Basically, the course of philosophy is, to use a visual metaphor, helical: From one vantage point, it turns back on itself over again to the same point, while, from another vantage point, it redefines problems, improves views and introduces novel arguments, thus progresses to a higher level.
Sure, there is a periodisation of philosophy during which several problems and responses gain prominence, but these periods are more akin to Foucault's conception of episteme than Kuhn's conception of paradigm and both the periods and their contents are hard to individualise without controversies.
To put briefly, philosophy hardly produces concrete results. Its theories are too general to offer meaningfully testable hypotheses that we are familiar with in science and too liberal in argumentation in contrast to mathematics.

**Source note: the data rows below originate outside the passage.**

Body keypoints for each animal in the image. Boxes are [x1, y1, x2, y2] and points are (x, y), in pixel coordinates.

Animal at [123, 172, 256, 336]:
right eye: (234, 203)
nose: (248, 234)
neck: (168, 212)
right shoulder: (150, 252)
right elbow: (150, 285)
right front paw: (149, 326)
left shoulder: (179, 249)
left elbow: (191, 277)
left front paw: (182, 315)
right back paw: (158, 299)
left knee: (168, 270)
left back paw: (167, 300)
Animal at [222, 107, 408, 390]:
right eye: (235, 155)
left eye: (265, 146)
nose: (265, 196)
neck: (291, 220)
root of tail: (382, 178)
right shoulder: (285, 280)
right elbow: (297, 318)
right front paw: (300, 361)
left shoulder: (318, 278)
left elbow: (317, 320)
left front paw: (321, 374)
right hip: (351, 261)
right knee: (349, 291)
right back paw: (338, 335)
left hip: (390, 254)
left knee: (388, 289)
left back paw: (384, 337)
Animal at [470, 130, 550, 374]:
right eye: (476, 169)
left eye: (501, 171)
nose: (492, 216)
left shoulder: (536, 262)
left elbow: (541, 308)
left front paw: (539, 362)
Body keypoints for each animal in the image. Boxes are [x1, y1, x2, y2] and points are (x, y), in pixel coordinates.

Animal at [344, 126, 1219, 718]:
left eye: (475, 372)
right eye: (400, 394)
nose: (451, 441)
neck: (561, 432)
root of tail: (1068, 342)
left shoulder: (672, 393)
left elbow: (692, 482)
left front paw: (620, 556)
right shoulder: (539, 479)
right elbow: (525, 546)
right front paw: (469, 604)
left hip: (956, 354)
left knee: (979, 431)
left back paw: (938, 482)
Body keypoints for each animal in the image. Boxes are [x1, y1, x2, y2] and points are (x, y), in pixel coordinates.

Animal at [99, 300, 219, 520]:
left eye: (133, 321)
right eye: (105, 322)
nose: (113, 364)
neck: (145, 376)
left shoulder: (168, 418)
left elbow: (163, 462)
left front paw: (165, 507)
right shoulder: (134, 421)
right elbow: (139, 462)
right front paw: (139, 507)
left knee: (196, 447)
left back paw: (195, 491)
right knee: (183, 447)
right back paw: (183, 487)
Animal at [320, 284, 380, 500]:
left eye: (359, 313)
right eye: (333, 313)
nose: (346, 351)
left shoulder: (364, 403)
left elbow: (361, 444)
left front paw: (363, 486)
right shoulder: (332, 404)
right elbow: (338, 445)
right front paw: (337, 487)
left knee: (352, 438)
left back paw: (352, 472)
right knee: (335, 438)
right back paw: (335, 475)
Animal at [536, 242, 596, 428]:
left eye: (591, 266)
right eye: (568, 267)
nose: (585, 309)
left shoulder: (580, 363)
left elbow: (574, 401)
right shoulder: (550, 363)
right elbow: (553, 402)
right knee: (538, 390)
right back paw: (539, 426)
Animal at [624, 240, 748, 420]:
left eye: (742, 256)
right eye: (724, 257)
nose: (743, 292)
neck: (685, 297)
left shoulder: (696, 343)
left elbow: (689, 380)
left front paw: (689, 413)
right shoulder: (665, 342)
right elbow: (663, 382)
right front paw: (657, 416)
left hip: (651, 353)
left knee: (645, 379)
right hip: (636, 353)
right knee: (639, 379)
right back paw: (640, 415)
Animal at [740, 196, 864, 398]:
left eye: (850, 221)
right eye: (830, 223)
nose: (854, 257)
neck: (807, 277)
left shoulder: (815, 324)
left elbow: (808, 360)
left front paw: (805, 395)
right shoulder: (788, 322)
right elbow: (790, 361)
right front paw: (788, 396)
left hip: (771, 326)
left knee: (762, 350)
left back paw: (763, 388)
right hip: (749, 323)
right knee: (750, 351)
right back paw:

In the meantime, some arguments and outlooks take on a prototypical or well-defined character and are handed down to later investigations (see, for instance, the New Evil Demon Problem). However, by the nature of philosophy, these are not so many, if what one seeks is something ready at hand.
No doubt, one can embark upon identifying and perspicuously defining such problems and associated arguments by oneself. Probably, a considerable part of them would not have the enjoyment of riddles or puzzles, but it is a good idea.